Chapman’s mother, Keisha Cunnings, told CNN she wasn’t at the game but was flooded with mixed emotions when her son called to tell her what happened.

“I was angry because as a parent, this is the one fear I have for him,” she said. “The other part of me was kind of relieved that it did happen because it opened Jeremiah’s eyes to not be so naive and colorblind and ignorant to the fact that things like this still happen.”

Cunnings said she doesn’t believe the people responsible for the comments were trying to be racist.

“I feel like they were being kids and just trying to say whatever they could say to throw him (Jeremiah) off his game and unfortunately they took it to race,” she said.

It’s not clear who made the comments.

Both the Charles City and Waverly-Shell Rock school districts called the comments from the stands unacceptable.

Other players of color have come forward in the past with similar stories of racial comments and actions while playing road games,Charles City Community School District Superintendent Mike Fisher told CNN.

Administrators have tried to address some of the incidents by sending staff with varsity teams to away events, Fisher said.

“However we realized even this work has been a Band-Aid,” he said. “We want to see systemic change and shine a light on this continued disgusting behavior. We wanted to bring the conversation to the forefront and demand that we as a society do better. We want to make sure that all of our students of color know that we have their backs privately and publicly.”

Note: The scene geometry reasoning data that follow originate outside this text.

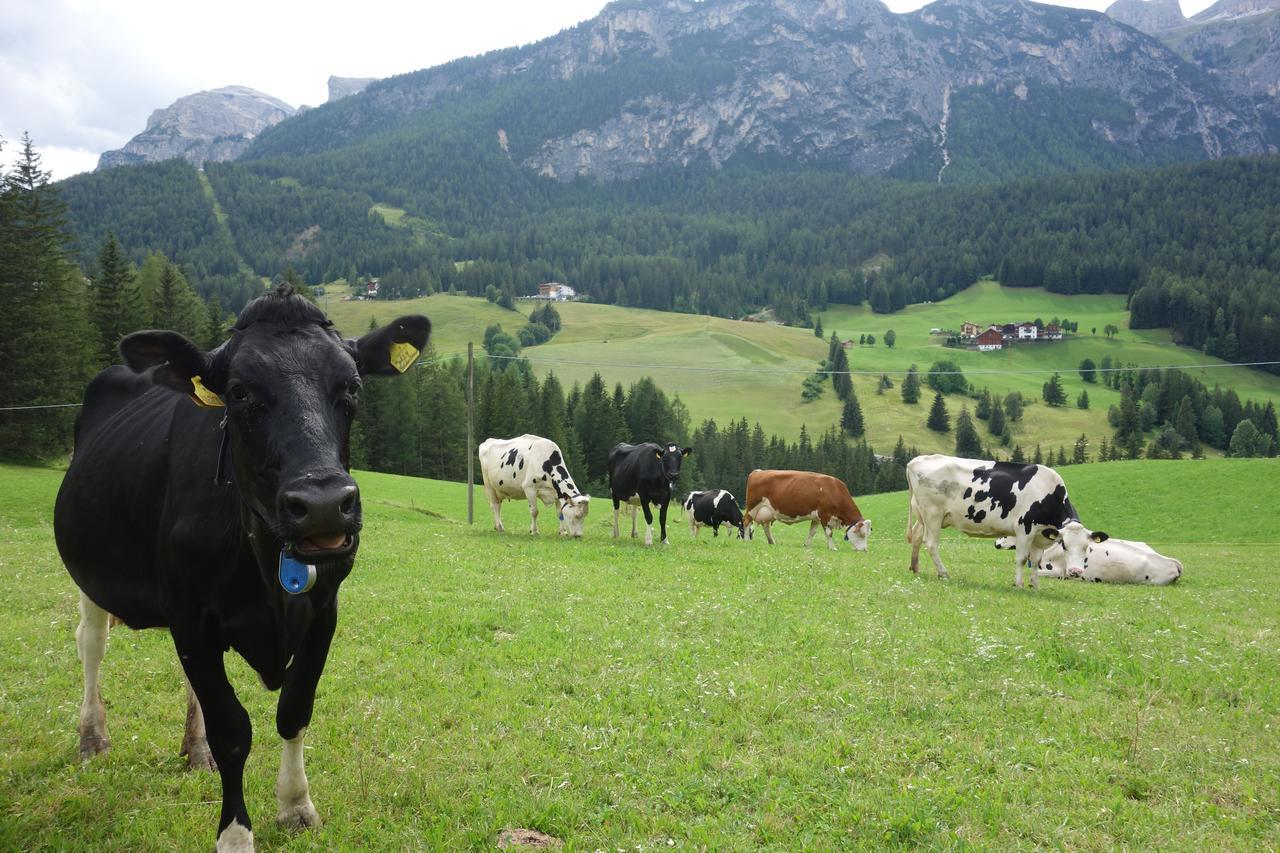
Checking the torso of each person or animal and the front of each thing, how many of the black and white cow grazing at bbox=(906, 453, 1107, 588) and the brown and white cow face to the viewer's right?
2

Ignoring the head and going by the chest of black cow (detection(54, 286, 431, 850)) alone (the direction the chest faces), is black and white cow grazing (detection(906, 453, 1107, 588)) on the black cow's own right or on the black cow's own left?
on the black cow's own left

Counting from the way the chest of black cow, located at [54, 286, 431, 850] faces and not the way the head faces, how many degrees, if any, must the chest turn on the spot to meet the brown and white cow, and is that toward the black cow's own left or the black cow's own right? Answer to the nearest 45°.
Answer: approximately 90° to the black cow's own left

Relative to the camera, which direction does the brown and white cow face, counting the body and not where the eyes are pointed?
to the viewer's right

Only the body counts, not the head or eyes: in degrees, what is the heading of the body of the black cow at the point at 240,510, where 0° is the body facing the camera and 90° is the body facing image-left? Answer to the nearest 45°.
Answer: approximately 315°

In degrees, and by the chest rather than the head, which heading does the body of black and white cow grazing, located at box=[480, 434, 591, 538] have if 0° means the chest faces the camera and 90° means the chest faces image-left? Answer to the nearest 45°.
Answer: approximately 315°

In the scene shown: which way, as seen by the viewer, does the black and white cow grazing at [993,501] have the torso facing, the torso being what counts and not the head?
to the viewer's right

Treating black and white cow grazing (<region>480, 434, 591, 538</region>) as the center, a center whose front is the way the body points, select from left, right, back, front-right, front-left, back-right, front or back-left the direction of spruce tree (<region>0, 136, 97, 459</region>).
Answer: back
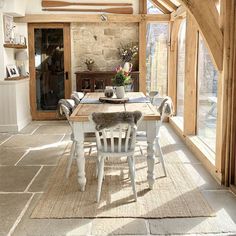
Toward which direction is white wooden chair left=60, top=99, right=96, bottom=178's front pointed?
to the viewer's right

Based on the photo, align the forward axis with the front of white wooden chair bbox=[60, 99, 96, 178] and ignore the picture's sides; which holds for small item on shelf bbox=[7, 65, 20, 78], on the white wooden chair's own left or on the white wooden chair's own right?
on the white wooden chair's own left

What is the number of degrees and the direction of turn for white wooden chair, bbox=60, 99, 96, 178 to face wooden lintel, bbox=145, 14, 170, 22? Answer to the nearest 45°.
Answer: approximately 45° to its left

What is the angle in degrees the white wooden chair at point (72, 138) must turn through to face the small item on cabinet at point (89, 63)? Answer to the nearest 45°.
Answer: approximately 90° to its left

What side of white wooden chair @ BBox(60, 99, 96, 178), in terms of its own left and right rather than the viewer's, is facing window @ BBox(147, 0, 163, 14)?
left

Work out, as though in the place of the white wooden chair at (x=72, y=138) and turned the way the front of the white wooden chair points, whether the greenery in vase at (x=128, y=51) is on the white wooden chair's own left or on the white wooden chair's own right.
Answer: on the white wooden chair's own left

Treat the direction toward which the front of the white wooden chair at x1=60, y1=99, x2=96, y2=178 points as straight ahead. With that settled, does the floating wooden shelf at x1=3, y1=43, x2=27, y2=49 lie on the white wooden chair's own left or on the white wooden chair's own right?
on the white wooden chair's own left

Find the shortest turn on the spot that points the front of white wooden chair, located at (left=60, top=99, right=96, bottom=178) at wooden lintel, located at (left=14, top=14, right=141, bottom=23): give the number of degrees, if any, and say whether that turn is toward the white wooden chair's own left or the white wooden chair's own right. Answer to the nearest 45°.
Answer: approximately 90° to the white wooden chair's own left
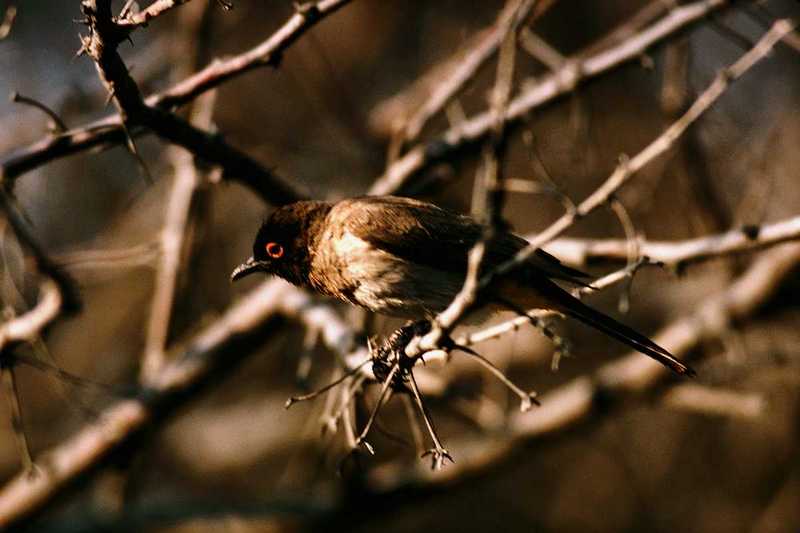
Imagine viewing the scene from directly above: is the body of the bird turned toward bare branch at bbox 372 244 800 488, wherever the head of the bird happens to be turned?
no

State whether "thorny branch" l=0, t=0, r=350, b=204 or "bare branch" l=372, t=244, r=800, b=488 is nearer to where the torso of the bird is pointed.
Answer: the thorny branch

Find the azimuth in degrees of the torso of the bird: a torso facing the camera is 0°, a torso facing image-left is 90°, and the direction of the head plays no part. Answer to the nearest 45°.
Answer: approximately 90°

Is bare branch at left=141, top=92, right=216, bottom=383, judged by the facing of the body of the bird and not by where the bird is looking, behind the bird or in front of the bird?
in front

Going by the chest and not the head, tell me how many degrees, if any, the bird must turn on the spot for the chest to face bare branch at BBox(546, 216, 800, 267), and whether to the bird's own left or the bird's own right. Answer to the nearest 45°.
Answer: approximately 180°

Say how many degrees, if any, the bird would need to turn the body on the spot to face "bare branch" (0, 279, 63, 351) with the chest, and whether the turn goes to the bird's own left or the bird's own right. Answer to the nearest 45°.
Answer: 0° — it already faces it
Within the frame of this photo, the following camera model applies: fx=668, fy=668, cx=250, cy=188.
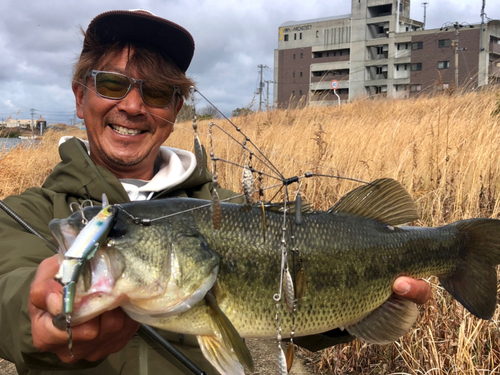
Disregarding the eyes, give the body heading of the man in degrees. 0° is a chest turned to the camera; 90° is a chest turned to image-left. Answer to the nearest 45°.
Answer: approximately 0°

Following some of the comments, the umpire asked Chapman if he wanted to pause the game, but Chapman said no because he didn’t want to let his teammates down.

“That right there really meant a lot to me,” he said. “I didn’t expect him (the umpire) to really care as much about it, but he really was ready to take action.”

Waverly-Shell Rock Community School District apologized in a Facebook post for the behavior.

“We make no excuses, because there are none,” Waverly-Shell Rock Community School District’s post said. “We do, however, wish to make a sincere apology to the Charles City school district and community and, in particular, the young man towards whom these comments were directed.”

“We can’t undo what’s been done. But we are using this as a learning experience for the responsible party and, we hope, for many others in our schools and communities.”